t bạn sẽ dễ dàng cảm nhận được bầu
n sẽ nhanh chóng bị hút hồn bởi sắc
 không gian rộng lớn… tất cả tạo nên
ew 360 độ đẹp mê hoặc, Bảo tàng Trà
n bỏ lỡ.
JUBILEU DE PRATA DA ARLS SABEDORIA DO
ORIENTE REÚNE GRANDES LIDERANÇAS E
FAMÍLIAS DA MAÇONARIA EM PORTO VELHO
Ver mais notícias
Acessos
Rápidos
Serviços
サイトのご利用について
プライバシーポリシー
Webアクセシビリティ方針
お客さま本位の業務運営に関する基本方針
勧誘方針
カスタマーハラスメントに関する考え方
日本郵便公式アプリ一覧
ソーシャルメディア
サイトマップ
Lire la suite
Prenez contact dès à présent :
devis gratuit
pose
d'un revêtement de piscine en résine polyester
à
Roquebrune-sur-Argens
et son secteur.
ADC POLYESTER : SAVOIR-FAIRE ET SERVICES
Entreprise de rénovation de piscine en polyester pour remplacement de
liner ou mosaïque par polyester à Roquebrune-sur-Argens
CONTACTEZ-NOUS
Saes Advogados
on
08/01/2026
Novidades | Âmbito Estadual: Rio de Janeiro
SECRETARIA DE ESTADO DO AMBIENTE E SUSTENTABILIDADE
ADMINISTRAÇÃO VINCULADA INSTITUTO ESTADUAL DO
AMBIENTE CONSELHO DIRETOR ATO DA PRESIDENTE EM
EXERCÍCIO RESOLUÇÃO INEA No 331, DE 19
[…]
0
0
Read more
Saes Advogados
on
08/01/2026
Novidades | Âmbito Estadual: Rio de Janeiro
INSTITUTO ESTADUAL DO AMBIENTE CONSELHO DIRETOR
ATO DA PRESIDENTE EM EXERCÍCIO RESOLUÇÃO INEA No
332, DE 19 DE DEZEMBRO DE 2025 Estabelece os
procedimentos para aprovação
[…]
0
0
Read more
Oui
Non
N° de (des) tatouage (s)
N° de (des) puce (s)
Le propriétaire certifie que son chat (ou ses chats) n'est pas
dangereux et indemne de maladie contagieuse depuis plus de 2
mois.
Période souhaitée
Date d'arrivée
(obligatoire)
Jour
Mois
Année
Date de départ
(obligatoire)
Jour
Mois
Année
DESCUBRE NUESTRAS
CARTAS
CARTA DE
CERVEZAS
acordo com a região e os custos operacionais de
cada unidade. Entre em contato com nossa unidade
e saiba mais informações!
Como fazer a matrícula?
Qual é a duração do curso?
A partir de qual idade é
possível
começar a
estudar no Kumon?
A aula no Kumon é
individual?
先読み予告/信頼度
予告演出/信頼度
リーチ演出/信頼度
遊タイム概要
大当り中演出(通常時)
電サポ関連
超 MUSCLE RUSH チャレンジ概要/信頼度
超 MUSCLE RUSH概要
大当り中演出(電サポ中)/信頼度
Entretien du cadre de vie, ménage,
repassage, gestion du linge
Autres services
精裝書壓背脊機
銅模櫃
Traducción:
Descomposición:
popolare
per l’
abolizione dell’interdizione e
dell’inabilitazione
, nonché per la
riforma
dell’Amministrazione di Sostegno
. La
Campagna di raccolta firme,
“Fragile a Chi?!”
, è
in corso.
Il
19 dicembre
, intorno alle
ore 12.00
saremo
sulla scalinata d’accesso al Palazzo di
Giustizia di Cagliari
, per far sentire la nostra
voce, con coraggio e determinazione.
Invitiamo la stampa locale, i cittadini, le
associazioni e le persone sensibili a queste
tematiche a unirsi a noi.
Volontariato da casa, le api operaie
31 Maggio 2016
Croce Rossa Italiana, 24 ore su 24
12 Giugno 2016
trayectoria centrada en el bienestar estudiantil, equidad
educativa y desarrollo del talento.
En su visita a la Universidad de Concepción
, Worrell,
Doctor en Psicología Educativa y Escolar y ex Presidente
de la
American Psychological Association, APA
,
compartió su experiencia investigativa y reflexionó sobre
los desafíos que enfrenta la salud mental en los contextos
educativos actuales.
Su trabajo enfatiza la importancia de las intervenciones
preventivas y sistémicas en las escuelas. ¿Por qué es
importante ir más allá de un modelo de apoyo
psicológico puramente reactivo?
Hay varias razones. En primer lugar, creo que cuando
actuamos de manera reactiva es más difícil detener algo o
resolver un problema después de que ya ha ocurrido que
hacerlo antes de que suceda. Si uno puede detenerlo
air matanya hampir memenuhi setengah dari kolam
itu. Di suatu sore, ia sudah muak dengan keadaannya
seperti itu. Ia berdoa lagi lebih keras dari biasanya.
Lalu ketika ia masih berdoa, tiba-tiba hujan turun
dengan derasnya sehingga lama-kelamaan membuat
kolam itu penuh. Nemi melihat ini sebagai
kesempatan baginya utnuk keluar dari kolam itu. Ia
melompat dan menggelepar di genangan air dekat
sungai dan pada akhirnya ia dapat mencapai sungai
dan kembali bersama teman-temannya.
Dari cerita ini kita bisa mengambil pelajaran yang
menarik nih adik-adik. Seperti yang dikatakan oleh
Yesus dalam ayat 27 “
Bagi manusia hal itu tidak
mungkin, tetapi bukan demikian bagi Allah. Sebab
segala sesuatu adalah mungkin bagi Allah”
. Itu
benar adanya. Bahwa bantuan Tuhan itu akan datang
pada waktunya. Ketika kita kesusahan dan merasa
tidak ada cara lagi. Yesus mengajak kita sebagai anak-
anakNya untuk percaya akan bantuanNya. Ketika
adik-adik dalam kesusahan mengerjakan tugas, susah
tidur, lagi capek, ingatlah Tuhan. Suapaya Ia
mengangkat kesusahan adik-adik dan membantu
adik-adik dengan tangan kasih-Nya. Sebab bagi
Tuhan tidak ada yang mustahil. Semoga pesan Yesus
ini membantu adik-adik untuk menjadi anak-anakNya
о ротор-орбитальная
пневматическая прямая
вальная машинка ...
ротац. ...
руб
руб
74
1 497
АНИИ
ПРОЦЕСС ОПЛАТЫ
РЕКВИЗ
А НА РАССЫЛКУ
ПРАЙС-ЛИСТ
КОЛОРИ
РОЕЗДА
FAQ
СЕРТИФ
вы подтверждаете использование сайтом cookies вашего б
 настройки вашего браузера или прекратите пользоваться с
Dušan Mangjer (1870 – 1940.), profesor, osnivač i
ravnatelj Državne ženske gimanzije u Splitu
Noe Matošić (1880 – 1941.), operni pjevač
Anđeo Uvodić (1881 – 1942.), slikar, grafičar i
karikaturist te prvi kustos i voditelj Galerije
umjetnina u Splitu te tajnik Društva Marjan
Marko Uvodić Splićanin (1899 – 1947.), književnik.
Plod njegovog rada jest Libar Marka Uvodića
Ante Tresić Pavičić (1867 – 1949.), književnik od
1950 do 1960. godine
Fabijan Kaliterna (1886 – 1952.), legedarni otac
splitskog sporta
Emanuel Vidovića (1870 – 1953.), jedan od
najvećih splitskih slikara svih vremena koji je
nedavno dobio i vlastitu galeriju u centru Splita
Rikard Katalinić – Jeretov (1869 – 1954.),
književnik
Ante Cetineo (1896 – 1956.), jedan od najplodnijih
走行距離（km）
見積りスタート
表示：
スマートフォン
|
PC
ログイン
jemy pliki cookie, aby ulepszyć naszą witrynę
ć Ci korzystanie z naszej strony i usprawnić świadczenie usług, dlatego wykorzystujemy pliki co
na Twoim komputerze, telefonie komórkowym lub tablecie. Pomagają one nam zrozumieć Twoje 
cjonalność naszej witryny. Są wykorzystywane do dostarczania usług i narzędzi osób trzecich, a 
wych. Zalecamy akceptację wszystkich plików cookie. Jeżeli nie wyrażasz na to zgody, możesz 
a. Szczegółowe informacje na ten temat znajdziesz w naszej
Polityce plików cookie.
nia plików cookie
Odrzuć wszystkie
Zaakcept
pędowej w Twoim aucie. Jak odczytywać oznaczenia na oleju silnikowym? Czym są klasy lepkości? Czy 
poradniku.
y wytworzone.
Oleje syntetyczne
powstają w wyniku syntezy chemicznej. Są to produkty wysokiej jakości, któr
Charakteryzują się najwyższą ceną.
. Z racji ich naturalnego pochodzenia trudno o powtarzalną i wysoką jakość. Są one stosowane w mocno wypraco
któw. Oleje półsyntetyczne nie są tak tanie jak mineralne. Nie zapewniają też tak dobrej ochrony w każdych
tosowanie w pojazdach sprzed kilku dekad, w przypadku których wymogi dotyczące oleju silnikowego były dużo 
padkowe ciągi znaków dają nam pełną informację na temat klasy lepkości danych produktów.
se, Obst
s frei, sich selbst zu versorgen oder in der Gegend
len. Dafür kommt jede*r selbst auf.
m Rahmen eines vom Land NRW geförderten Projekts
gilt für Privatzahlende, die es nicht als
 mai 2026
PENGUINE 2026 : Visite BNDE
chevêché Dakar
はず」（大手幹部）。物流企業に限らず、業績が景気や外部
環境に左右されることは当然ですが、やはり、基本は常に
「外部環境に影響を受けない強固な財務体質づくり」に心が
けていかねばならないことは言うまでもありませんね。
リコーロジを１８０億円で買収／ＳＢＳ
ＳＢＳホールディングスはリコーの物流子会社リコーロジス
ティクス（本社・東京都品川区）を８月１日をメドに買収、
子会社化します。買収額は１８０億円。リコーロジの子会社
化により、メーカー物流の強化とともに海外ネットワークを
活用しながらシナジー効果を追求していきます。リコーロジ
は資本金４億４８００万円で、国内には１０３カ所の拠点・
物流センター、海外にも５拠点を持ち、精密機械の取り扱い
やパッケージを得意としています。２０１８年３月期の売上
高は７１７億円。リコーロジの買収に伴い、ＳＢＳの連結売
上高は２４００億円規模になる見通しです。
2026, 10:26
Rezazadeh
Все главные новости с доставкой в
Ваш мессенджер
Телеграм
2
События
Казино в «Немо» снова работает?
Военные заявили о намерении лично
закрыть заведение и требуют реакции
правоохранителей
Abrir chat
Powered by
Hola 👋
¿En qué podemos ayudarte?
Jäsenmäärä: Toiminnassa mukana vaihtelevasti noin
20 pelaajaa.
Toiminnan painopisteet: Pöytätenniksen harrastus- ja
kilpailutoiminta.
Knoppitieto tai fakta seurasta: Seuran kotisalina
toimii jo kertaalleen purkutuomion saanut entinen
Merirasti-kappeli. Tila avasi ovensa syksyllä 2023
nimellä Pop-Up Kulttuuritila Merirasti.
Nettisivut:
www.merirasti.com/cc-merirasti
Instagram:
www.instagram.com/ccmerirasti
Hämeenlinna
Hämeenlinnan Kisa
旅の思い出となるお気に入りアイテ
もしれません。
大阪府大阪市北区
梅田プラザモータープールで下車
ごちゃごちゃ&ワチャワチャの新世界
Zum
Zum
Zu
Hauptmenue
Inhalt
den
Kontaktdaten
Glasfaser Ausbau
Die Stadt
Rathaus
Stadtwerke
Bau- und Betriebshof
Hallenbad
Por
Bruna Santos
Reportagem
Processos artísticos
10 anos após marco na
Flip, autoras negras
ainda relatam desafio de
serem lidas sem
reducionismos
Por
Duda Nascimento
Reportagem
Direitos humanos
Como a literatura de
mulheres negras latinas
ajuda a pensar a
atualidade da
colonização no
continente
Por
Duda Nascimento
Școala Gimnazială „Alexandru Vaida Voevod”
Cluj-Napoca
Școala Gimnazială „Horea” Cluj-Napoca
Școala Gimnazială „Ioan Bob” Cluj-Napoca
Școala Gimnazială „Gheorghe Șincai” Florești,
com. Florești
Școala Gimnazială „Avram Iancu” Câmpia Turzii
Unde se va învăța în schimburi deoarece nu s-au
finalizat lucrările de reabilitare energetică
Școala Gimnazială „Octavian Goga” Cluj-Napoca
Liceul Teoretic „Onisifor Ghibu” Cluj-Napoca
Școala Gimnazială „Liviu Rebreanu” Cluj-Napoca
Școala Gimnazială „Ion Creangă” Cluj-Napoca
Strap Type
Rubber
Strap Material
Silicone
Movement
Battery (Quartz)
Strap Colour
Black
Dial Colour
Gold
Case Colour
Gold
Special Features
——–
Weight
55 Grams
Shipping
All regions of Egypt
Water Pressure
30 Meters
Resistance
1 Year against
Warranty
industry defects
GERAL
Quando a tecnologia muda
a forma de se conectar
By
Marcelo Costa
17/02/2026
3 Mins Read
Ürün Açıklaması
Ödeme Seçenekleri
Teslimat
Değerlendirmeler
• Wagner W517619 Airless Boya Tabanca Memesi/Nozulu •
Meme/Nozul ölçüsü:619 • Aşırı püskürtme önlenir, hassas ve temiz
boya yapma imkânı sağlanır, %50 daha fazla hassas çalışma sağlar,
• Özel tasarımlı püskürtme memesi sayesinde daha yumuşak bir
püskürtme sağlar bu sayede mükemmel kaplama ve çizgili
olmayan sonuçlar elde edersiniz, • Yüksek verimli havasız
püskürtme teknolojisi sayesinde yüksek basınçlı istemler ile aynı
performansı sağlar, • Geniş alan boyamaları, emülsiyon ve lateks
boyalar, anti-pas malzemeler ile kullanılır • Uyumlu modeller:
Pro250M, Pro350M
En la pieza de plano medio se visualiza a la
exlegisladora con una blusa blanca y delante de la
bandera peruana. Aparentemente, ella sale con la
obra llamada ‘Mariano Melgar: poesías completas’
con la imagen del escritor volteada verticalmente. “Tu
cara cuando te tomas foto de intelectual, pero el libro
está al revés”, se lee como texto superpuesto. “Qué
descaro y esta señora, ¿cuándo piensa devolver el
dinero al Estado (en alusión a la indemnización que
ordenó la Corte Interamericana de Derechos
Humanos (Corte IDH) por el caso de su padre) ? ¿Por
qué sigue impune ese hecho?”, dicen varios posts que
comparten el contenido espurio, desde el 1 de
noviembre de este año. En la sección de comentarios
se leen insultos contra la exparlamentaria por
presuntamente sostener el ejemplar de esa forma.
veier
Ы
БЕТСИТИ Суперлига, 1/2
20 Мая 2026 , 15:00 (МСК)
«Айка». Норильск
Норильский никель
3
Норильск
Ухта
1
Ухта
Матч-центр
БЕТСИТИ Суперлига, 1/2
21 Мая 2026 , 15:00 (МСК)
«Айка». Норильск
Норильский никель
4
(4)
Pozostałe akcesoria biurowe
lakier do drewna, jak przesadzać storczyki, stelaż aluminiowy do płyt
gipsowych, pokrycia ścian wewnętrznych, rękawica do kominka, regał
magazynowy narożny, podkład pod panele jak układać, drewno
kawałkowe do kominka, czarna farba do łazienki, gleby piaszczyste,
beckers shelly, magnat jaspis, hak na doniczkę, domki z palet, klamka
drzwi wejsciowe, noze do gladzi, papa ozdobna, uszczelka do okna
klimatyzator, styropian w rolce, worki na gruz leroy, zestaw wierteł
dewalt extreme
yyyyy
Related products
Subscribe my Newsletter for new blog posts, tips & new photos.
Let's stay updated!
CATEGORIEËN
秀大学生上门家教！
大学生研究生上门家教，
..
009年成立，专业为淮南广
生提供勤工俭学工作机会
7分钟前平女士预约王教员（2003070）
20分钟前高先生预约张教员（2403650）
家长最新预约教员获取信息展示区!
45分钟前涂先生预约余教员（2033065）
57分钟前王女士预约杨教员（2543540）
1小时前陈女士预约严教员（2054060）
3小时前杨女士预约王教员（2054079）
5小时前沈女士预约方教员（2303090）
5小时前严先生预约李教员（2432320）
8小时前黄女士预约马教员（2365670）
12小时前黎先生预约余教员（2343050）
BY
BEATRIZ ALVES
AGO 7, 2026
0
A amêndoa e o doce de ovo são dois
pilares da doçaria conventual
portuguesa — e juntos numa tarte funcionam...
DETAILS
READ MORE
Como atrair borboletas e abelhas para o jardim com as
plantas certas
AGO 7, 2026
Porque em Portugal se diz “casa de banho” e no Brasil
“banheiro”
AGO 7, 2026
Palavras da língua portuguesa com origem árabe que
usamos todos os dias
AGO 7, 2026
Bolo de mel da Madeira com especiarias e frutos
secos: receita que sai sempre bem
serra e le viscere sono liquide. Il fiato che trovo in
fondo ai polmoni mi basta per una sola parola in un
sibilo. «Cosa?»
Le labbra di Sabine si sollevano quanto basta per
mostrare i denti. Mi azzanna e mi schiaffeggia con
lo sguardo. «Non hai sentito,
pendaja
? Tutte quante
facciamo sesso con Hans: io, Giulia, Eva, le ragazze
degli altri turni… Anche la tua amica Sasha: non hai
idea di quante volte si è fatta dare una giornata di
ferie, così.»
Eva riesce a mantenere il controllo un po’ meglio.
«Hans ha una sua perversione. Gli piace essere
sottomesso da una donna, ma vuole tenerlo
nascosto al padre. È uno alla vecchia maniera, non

→ Task requirements:
Update the rows from the very first line through the line containing "ATO DA PRESIDENTE EM EXERCÍCIO" by swapping every "Novidades" for "Notícias". Give those lines back with everything else left as it is.

→ Result of the task:
t bạn sẽ dễ dàng cảm nhận được bầu
n sẽ nhanh chóng bị hút hồn bởi sắc
 không gian rộng lớn… tất cả tạo nên
ew 360 độ đẹp mê hoặc, Bảo tàng Trà
n bỏ lỡ.
JUBILEU DE PRATA DA ARLS SABEDORIA DO
ORIENTE REÚNE GRANDES LIDERANÇAS E
FAMÍLIAS DA MAÇONARIA EM PORTO VELHO
Ver mais notícias
Acessos
Rápidos
Serviços
サイトのご利用について
プライバシーポリシー
Webアクセシビリティ方針
お客さま本位の業務運営に関する基本方針
勧誘方針
カスタマーハラスメントに関する考え方
日本郵便公式アプリ一覧
ソーシャルメディア
サイトマップ
Lire la suite
Prenez contact dès à présent :
devis gratuit
pose
d'un revêtement de piscine en résine polyester
à
Roquebrune-sur-Argens
et son secteur.
ADC POLYESTER : SAVOIR-FAIRE ET SERVICES
Entreprise de rénovation de piscine en polyester pour remplacement de
liner ou mosaïque par polyester à Roquebrune-sur-Argens
CONTACTEZ-NOUS
Saes Advogados
on
08/01/2026
Notícias | Âmbito Estadual: Rio de Janeiro
SECRETARIA DE ESTADO DO AMBIENTE E SUSTENTABILIDADE
ADMINISTRAÇÃO VINCULADA INSTITUTO ESTADUAL DO
AMBIENTE CONSELHO DIRETOR ATO DA PRESIDENTE EM
EXERCÍCIO RESOLUÇÃO INEA No 331, DE 19
[…]
0
0
Read more
Saes Advogados
on
08/01/2026
Notícias | Âmbito Estadual: Rio de Janeiro
INSTITUTO ESTADUAL DO AMBIENTE CONSELHO DIRETOR
ATO DA PRESIDENTE EM EXERCÍCIO RESOLUÇÃO INEA No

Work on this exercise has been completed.